Text-based design files
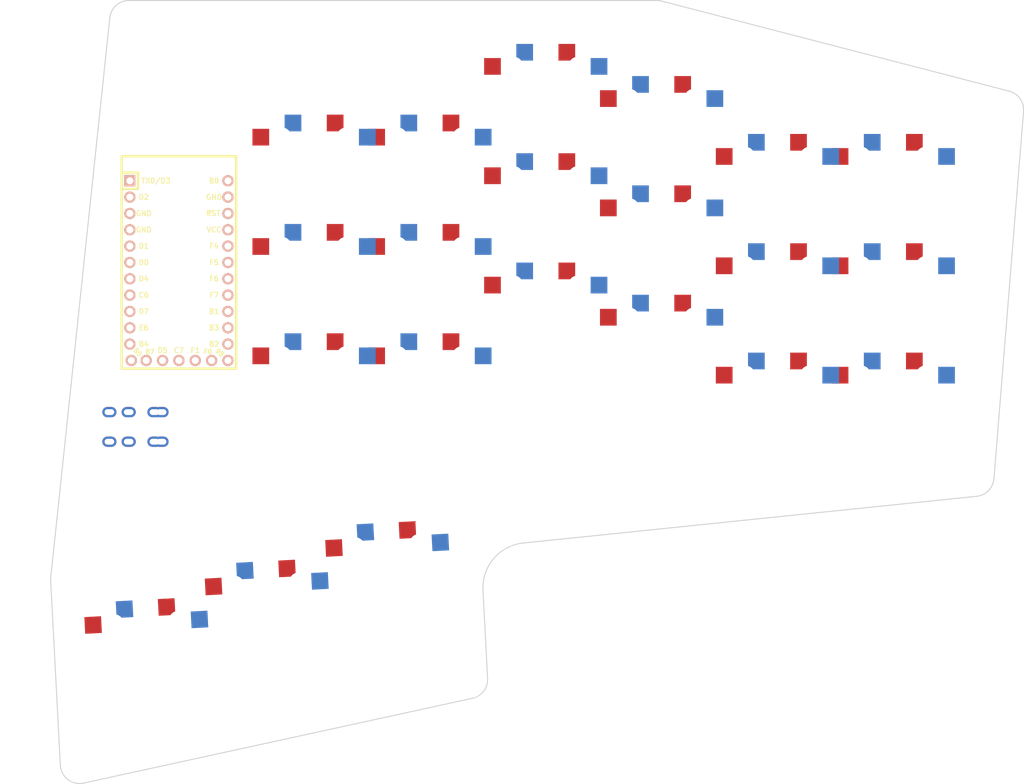
<source format=kicad_pcb>
(kicad_pcb (version 20211014) (generator pcbnew)

  (general
    (thickness 1.6)
  )

  (paper "A3")
  (title_block
    (title "pcbboard")
    (rev "v1.0.0")
    (company "Unknown")
  )

  (layers
    (0 "F.Cu" signal)
    (31 "B.Cu" signal)
    (32 "B.Adhes" user "B.Adhesive")
    (33 "F.Adhes" user "F.Adhesive")
    (34 "B.Paste" user)
    (35 "F.Paste" user)
    (36 "B.SilkS" user "B.Silkscreen")
    (37 "F.SilkS" user "F.Silkscreen")
    (38 "B.Mask" user)
    (39 "F.Mask" user)
    (40 "Dwgs.User" user "User.Drawings")
    (41 "Cmts.User" user "User.Comments")
    (42 "Eco1.User" user "User.Eco1")
    (43 "Eco2.User" user "User.Eco2")
    (44 "Edge.Cuts" user)
    (45 "Margin" user)
    (46 "B.CrtYd" user "B.Courtyard")
    (47 "F.CrtYd" user "F.Courtyard")
    (48 "B.Fab" user)
    (49 "F.Fab" user)
  )

  (setup
    (pad_to_mask_clearance 0.05)
    (pcbplotparams
      (layerselection 0x00010fc_ffffffff)
      (disableapertmacros false)
      (usegerberextensions false)
      (usegerberattributes true)
      (usegerberadvancedattributes true)
      (creategerberjobfile true)
      (svguseinch false)
      (svgprecision 6)
      (excludeedgelayer true)
      (plotframeref false)
      (viasonmask false)
      (mode 1)
      (useauxorigin false)
      (hpglpennumber 1)
      (hpglpenspeed 20)
      (hpglpendiameter 15.000000)
      (dxfpolygonmode true)
      (dxfimperialunits true)
      (dxfusepcbnewfont true)
      (psnegative false)
      (psa4output false)
      (plotreference true)
      (plotvalue true)
      (plotinvisibletext false)
      (sketchpadsonfab false)
      (subtractmaskfromsilk false)
      (outputformat 1)
      (mirror false)
      (drillshape 1)
      (scaleselection 1)
      (outputdirectory "")
    )
  )

  (net 0 "")
  (net 1 "GND")
  (net 2 "matrix_inner_bottom")
  (net 3 "matrix_inner_center")
  (net 4 "matrix_inner_top")
  (net 5 "matrix_pointer_bottom")
  (net 6 "matrix_pointer_center")
  (net 7 "matrix_pointer_top")
  (net 8 "matrix_middle_bottom")
  (net 9 "matrix_middle_center")
  (net 10 "matrix_middle_top")
  (net 11 "matrix_ring_bottom")
  (net 12 "matrix_ring_center")
  (net 13 "matrix_ring_top")
  (net 14 "matrix_pinky_bottom")
  (net 15 "matrix_pinky_center")
  (net 16 "matrix_pinky_top")
  (net 17 "matrix_outer_bottom")
  (net 18 "matrix_outer_center")
  (net 19 "matrix_outer_top")
  (net 20 "thumb_left")
  (net 21 "thumb_middle")
  (net 22 "thumb_right")
  (net 23 "D1")
  (net 24 "VCC")
  (net 25 "ST")
  (net 26 "D3")
  (net 27 "D2")

  (footprint "PG1350" (layer "F.Cu") (at 0 -17))

  (footprint "MountingHole_2.2mm_M2" (layer "F.Cu") (at 22.380045 44.89024 3))

  (footprint "PG1350" (layer "F.Cu") (at 0 -17))

  (footprint "PG1350" (layer "F.Cu") (at 36 -28))

  (footprint "PG1350" (layer "F.Cu") (at 0 0))

  (footprint "PG1350" (layer "F.Cu") (at 72 3))

  (footprint "PG1350" (layer "F.Cu") (at 90 3))

  (footprint "TRRS-PJ-320A-dual" (layer "F.Cu") (at -35 5 90))

  (footprint "PG1350" (layer "F.Cu") (at 54 -23))

  (footprint "PG1350" (layer "F.Cu") (at 90 -14))

  (footprint "PG1350" (layer "F.Cu") (at 36 -11))

  (footprint "PG1350" (layer "F.Cu") (at 18 0))

  (footprint "PG1350" (layer "F.Cu") (at 0 -34))

  (footprint "PG1350" (layer "F.Cu") (at -7.155907 35.423057 3))

  (footprint "MountingHole_2.2mm_M2" (layer "F.Cu") (at -28 -56))

  (footprint "PG1350" (layer "F.Cu") (at 18 0))

  (footprint "PG1350" (layer "F.Cu") (at 54 -40))

  (footprint "PG1350" (layer "F.Cu") (at -7.155907 35.423057 3))

  (footprint "PG1350" (layer "F.Cu") (at 72 -31))

  (footprint "MountingHole_2.2mm_M2" (layer "F.Cu") (at -35.017109 57.91202 3))

  (footprint "PG1350" (layer "F.Cu") (at 36 -11))

  (footprint "MountingHole_2.2mm_M2" (layer "F.Cu") (at 106 -41))

  (footprint "PG1350" (layer "F.Cu") (at 54 -6))

  (footprint "PG1350" (layer "F.Cu") (at -25.868189 41.410588 3))

  (footprint "Elite-C" (layer "F.Cu") (at -21 -17 -90))

  (footprint "PG1350" (layer "F.Cu") (at 90 -14))

  (footprint "PG1350" (layer "F.Cu") (at 18 -17))

  (footprint "PG1350" (layer "F.Cu") (at 54 -6))

  (footprint "PG1350" (layer "F.Cu") (at 54 -23))

  (footprint "PG1350" (layer "F.Cu") (at 36 -45))

  (footprint "PG1350" (layer "F.Cu") (at 72 -14))

  (footprint "PG1350" (layer "F.Cu") (at 72 3))

  (footprint "PG1350" (layer "F.Cu") (at 11.556374 29.435527 3))

  (footprint "PG1350" (layer "F.Cu") (at 72 -14))

  (footprint "PG1350" (layer "F.Cu") (at 18 -17))

  (footprint "PG1350" (layer "F.Cu") (at 18 -34))

  (footprint "PG1350" (layer "F.Cu") (at -25.868189 41.410588 3))

  (footprint "PG1350" (layer "F.Cu") (at 90 -31))

  (footprint "PG1350" (layer "F.Cu") (at 90 -31))

  (footprint "PG1350" (layer "F.Cu") (at 0 -34))

  (footprint "PG1350" (layer "F.Cu") (at 0 0))

  (footprint "PG1350" (layer "F.Cu") (at 36 -28))

  (footprint "PG1350" (layer "F.Cu") (at 18 -34))

  (footprint "PG1350" (layer "F.Cu") (at 54 -40))

  (footprint "MountingHole_2.2mm_M2" (layer "F.Cu") (at 102 14))

  (footprint "PG1350" (layer "F.Cu") (at 36 -45))

  (footprint "PG1350" (layer "F.Cu") (at 11.556374 29.435527 3))

  (footprint "PG1350" (layer "F.Cu") (at 90 3))

  (footprint "PG1350" (layer "F.Cu") (at 72 -31))

  (gr_line (start 26.965466 46.402329) (end 26.246268 32.67922) (layer "Edge.Cuts") (width 0.15) (tstamp 048fa34f-50a6-485e-a7cd-3ffc861fd59c))
  (gr_arc (start 108.002887 -44.90399) (mid 109.694477 -43.739117) (end 110.240312 -41.759099) (layer "Edge.Cuts") (width 0.15) (tstamp 20f4c64c-bb2b-4848-8601-1904bc202647))
  (gr_line (start -31.733454 -56.314642) (end -40.911578 30.712885) (layer "Edge.Cuts") (width 0.15) (tstamp 21ddc724-20e1-499e-b5cc-004fe5177f06))
  (gr_arc (start 26.965466 46.402329) (mid 26.354568 48.379177) (end 24.609177 49.490363) (layer "Edge.Cuts") (width 0.15) (tstamp 2cef9a9b-39d6-4b83-b7bb-437e68e6e45f))
  (gr_arc (start -35.783865 62.669152) (mid -38.243305 62.123117) (end -39.419354 59.895134) (layer "Edge.Cuts") (width 0.15) (tstamp 2fa972b7-722f-4d1a-b8f3-2200569353de))
  (gr_line (start -35.783865 62.669152) (end 24.609177 49.490363) (layer "Edge.Cuts") (width 0.15) (tstamp 32306d22-1525-40ee-8752-3be3cf01ace8))
  (gr_arc (start 26.246267 32.679219) (mid 27.918235 27.761581) (end 32.518453 25.349811) (layer "Edge.Cuts") (width 0.15) (tstamp 59827d57-87e6-4fe2-a8d0-790706c7996b))
  (gr_line (start 108.002887 -44.903991) (end 54.002887 -58.903991) (layer "Edge.Cuts") (width 0.15) (tstamp 5a5afb14-35ca-4203-a64d-08ef71370bf1))
  (gr_arc (start -40.924012 31.184535) (mid -40.927081 30.948465) (end -40.911578 30.712885) (layer "Edge.Cuts") (width 0.15) (tstamp 60c3b4d0-d09c-4eeb-ac93-983fae796986))
  (gr_line (start 32.518453 25.349811) (end 102.957809 18.084167) (layer "Edge.Cuts") (width 0.15) (tstamp 708ca098-5a09-4050-80b1-2938d85ac4fd))
  (gr_line (start -40.924013 31.184535) (end -39.419354 59.895134) (layer "Edge.Cuts") (width 0.15) (tstamp 79a05600-723e-4f71-ad79-f961a8e15bd9))
  (gr_line (start 105.640312 15.340901) (end 110.240312 -41.759099) (layer "Edge.Cuts") (width 0.15) (tstamp ac852976-f226-4fe3-a755-4334a60d054a))
  (gr_arc (start 105.640312 15.340901) (mid 104.794942 17.197432) (end 102.957809 18.084167) (layer "Edge.Cuts") (width 0.15) (tstamp adcab203-cf85-458d-9bde-361e506660f9))
  (gr_arc (start 53.25 -59) (mid 53.629492 -58.975901) (end 54.002887 -58.903991) (layer "Edge.Cuts") (width 0.15) (tstamp aec67b2c-17ba-4429-80e9-89cc778d77b9))
  (gr_arc (start -31.733454 -56.314642) (mid -30.756997 -58.22979) (end -28.75 -59) (layer "Edge.Cuts") (width 0.15) (tstamp e3180564-3ca0-48b9-93af-85677d5ed2ea))
  (gr_line (start -28.75 -59) (end 53.25 -59) (layer "Edge.Cuts") (width 0.15) (tstamp e67b7bbb-6c99-4acc-a2ff-da9d1a1bb6ce))

)

</source>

> To-do item
Where a line above includes "true", copy that line.

> Result of the task
      (usegerberattributes true)
      (usegerberadvancedattributes true)
      (creategerberjobfile true)
      (excludeedgelayer true)
      (dxfpolygonmode true)
      (dxfimperialunits true)
      (dxfusepcbnewfont true)
      (plotreference true)
      (plotvalue true)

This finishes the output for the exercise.